My friend John Naughton is not impressed with WIPO's plans for a broadcasting treaty.
"When I first saw the draft (it was published in April), I assumed it must have been written by executives at Fox, NBC and other US TV networks while high on cocaine, because it read like a wish-list of everything a failing industry could want to protect it from the future.
It is a control-freak's charter. This is predictable, because an obsession with control has worked its way into the industry's DNA. Broadcasting is a few-to-many medium: a small number of content-providers decide what is to be offered, produce the content, and push it to passive consumers. Central to the broadcasting ethos is a desire to control the viewer, to restrict choice to the menus chosen by the industry - like Skinnerian pigeons pecking at coloured levers to obtain food...

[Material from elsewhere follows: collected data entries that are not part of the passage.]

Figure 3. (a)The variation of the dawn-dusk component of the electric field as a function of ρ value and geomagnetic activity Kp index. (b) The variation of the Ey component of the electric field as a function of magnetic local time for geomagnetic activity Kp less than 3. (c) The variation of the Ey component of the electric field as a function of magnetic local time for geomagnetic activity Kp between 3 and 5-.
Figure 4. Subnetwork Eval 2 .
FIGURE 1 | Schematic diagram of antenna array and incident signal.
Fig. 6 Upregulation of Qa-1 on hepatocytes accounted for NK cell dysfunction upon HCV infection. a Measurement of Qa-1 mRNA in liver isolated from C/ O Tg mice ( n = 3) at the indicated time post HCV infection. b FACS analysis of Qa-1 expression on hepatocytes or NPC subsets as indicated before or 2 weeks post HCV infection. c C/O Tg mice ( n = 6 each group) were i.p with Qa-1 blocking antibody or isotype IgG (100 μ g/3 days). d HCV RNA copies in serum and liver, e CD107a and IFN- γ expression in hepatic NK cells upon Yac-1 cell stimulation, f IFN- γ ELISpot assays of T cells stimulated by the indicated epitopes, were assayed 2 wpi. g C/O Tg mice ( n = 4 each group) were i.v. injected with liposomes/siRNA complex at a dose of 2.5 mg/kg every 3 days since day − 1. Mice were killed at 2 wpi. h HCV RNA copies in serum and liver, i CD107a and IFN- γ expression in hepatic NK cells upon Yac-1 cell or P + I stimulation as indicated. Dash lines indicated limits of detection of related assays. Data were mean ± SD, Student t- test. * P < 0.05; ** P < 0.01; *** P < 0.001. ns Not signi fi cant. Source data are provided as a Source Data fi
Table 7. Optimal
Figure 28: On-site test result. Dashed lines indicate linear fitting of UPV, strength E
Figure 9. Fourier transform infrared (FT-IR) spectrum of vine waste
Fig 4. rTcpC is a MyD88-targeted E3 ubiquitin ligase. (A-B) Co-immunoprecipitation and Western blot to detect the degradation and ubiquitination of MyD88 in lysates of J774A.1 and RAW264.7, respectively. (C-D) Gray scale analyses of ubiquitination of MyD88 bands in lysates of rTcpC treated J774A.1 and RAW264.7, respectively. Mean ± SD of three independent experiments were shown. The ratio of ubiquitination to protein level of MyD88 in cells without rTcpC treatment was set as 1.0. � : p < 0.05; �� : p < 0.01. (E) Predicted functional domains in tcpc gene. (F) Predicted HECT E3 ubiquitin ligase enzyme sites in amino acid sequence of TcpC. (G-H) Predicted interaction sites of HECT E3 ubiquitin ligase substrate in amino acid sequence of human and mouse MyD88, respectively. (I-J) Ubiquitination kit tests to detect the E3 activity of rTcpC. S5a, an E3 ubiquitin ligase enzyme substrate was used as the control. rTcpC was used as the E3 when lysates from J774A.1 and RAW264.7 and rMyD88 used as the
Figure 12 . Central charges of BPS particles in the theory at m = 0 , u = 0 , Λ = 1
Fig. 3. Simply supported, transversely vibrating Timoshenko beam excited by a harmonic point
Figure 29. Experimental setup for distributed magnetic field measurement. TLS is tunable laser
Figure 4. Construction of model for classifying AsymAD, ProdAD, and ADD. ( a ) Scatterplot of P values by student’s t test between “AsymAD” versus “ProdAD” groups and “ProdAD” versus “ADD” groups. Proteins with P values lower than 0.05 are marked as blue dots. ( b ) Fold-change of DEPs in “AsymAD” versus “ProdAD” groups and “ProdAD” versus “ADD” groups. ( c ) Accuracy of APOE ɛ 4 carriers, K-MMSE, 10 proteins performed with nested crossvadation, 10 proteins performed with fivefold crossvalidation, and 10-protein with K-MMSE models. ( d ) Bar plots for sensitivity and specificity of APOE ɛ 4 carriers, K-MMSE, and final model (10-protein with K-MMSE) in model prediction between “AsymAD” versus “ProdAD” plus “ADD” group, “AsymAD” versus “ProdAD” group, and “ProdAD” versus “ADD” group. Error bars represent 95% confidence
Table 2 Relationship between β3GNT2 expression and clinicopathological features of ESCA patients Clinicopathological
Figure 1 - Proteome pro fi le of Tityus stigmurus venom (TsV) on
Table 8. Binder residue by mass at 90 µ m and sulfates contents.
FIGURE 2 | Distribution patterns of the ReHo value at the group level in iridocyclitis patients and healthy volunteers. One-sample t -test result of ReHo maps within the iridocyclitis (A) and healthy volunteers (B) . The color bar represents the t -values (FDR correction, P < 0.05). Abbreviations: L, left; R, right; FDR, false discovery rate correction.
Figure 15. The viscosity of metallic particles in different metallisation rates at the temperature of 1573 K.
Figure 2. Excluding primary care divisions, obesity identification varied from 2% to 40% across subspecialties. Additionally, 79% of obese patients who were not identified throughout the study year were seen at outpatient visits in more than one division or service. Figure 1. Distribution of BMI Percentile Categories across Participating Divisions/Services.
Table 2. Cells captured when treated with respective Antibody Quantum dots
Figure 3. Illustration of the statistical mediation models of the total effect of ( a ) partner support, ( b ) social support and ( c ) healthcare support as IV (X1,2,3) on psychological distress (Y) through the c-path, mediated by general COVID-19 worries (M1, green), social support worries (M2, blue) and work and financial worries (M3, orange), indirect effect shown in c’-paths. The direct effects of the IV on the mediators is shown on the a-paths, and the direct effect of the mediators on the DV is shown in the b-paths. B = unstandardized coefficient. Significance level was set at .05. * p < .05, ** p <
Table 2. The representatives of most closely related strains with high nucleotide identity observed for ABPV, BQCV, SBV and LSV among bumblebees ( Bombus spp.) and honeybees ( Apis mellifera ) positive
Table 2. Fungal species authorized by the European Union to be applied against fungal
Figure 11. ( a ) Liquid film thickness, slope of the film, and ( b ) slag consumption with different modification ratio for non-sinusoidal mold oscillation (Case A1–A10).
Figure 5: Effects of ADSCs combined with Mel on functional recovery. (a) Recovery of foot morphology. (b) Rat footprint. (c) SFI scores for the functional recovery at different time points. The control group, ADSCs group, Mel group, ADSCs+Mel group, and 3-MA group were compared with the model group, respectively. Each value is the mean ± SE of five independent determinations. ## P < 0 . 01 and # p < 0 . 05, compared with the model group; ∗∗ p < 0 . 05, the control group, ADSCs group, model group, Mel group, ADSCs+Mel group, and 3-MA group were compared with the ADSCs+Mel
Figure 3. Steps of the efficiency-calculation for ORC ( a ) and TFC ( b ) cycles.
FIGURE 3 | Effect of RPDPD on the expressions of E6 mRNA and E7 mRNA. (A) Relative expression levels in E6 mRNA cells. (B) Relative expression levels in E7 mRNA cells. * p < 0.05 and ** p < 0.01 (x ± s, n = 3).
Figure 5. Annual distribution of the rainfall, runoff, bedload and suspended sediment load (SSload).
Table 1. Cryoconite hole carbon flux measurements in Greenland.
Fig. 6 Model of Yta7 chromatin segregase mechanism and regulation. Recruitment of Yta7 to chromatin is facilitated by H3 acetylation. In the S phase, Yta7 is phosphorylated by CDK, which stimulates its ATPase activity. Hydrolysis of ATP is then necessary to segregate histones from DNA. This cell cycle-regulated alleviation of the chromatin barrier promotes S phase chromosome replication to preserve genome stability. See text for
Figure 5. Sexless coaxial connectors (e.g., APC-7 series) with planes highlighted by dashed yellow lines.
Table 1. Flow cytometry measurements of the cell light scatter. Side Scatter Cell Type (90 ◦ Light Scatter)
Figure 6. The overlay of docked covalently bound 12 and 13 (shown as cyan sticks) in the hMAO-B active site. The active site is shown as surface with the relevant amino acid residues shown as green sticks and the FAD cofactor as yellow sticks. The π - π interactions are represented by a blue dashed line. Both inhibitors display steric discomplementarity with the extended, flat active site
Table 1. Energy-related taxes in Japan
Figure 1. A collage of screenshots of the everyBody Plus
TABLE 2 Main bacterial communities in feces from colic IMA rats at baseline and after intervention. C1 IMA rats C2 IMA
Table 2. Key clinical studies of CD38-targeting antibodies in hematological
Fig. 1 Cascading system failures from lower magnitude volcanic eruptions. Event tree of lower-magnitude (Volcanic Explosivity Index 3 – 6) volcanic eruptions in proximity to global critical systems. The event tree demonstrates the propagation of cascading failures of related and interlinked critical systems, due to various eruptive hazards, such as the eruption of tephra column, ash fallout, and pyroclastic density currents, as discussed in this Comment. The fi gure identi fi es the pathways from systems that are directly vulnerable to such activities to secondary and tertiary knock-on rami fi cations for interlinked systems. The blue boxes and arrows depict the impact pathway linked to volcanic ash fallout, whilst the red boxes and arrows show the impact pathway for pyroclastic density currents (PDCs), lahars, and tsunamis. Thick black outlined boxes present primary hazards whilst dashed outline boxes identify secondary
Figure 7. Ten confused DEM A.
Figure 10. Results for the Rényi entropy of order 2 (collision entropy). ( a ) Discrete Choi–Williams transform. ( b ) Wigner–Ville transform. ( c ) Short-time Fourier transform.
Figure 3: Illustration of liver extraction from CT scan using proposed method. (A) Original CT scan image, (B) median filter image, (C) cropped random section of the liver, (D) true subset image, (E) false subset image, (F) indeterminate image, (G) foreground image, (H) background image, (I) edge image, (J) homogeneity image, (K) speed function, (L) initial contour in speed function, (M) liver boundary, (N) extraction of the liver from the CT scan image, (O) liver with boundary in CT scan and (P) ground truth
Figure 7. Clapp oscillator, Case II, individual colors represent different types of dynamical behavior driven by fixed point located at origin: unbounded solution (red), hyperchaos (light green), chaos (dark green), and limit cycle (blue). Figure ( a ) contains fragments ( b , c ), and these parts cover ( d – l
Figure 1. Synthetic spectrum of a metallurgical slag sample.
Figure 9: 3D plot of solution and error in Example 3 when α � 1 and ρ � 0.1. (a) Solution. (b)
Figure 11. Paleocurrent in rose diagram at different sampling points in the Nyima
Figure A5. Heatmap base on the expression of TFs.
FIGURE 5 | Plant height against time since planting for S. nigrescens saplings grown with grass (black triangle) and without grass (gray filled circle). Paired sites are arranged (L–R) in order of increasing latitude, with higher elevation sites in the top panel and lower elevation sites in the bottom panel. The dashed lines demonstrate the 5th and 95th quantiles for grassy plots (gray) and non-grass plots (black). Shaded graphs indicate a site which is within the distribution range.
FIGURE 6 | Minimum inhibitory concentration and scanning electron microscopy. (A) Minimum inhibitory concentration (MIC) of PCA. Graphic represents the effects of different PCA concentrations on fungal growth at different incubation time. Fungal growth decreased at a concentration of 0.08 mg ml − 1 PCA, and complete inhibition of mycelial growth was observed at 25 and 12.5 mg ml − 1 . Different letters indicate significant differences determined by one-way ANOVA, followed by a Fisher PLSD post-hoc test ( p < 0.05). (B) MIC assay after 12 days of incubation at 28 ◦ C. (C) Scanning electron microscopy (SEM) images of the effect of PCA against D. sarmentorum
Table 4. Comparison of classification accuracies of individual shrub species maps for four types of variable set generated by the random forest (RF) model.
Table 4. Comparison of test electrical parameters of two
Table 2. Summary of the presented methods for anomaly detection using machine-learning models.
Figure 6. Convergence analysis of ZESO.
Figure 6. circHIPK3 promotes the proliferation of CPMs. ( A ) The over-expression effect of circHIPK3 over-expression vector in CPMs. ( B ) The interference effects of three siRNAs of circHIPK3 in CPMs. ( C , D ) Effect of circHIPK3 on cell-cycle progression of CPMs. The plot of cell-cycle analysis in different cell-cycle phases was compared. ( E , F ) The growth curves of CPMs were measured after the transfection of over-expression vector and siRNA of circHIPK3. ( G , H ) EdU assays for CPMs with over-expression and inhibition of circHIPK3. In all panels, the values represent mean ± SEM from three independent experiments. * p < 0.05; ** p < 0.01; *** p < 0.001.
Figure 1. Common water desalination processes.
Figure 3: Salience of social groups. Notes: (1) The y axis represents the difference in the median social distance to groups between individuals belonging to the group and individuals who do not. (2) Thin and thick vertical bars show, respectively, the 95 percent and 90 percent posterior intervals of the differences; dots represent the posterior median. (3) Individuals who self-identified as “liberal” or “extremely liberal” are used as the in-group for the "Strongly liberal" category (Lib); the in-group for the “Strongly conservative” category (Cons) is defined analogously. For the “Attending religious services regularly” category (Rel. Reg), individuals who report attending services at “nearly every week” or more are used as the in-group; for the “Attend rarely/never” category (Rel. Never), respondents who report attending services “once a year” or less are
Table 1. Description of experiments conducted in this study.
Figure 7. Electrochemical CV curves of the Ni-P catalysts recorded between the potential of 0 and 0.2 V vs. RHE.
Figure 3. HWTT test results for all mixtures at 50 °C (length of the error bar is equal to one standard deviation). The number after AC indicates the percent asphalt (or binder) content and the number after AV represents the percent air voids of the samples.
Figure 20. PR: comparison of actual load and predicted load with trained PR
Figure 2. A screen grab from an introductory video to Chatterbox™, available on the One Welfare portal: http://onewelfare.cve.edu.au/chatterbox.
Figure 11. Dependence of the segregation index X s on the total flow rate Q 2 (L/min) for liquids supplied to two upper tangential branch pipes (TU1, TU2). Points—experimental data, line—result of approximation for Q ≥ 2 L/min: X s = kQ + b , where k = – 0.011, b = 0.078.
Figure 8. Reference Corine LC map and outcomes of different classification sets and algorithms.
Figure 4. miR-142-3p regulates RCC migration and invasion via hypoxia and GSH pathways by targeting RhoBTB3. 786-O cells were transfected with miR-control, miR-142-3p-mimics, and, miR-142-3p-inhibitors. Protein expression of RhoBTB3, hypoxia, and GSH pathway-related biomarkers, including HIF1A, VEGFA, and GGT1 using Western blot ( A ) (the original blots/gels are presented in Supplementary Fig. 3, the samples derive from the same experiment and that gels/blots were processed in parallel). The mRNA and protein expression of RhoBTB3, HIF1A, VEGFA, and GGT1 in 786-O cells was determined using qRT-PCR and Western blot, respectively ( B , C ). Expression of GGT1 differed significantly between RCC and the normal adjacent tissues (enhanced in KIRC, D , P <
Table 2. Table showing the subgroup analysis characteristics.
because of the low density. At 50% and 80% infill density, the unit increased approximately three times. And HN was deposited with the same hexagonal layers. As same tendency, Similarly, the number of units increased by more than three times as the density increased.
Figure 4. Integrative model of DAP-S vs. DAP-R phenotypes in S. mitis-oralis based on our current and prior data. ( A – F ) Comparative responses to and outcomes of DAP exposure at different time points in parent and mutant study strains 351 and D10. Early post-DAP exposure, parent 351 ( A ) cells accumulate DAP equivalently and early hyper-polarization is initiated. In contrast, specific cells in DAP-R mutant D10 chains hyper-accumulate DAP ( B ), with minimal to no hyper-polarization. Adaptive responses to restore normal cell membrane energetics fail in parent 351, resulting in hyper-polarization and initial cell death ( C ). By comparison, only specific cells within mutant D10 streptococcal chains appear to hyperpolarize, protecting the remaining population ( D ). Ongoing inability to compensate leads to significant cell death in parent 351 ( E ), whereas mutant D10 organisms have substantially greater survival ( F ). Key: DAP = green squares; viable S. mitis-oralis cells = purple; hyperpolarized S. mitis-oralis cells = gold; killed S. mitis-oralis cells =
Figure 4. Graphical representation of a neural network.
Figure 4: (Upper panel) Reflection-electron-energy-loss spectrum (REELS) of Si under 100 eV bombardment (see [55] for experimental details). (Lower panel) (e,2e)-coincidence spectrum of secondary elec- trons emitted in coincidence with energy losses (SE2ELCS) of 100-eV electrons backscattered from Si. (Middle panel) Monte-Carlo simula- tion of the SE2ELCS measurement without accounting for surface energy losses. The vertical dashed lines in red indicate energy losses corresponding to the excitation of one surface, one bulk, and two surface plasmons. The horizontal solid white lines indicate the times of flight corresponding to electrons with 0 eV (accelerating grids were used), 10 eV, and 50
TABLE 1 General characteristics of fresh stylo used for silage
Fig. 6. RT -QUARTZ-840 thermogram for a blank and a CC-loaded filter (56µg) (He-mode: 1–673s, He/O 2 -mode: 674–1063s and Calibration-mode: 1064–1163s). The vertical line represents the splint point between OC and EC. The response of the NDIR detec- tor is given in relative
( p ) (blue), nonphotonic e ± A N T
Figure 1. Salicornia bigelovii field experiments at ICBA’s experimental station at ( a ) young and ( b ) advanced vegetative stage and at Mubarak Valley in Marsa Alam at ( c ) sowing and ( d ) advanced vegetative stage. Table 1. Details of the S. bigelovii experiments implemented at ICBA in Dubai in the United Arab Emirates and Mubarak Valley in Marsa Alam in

...Experience over the last decade has shown us how established industries react when they are threatened by new technology. First they go into denial. Then they resort to legal countermeasures - which invariably fail. Finally they nobble legislators, seeking to persuade them to enact laws that will protect the old business models.
Which is where the draft broadcast treaty comes in. The great thing about Wipo, from the point of corporate lobbyists and their allies in certain national governments, is that it offers more bangs per buck. Instead of having to petition 50 or 100 national legislatures, you persuade Wipo to propose a draft treaty, which is submitted to a diplomatic conference and ratified. Then all the signatories are obliged to do what you want."
Cory Doctorow (cory@eff.org), Wendy Seltzer (wendy@eff.org) and David Tannenbaum (davidt@public-domain.org) attended the meeting that John refers to, as part of a public interest delegation and did a terrific job of making noteson the proceedings. The notes provide the first direct public insight into the making of international intellectual property regulations and makes fascinating reading.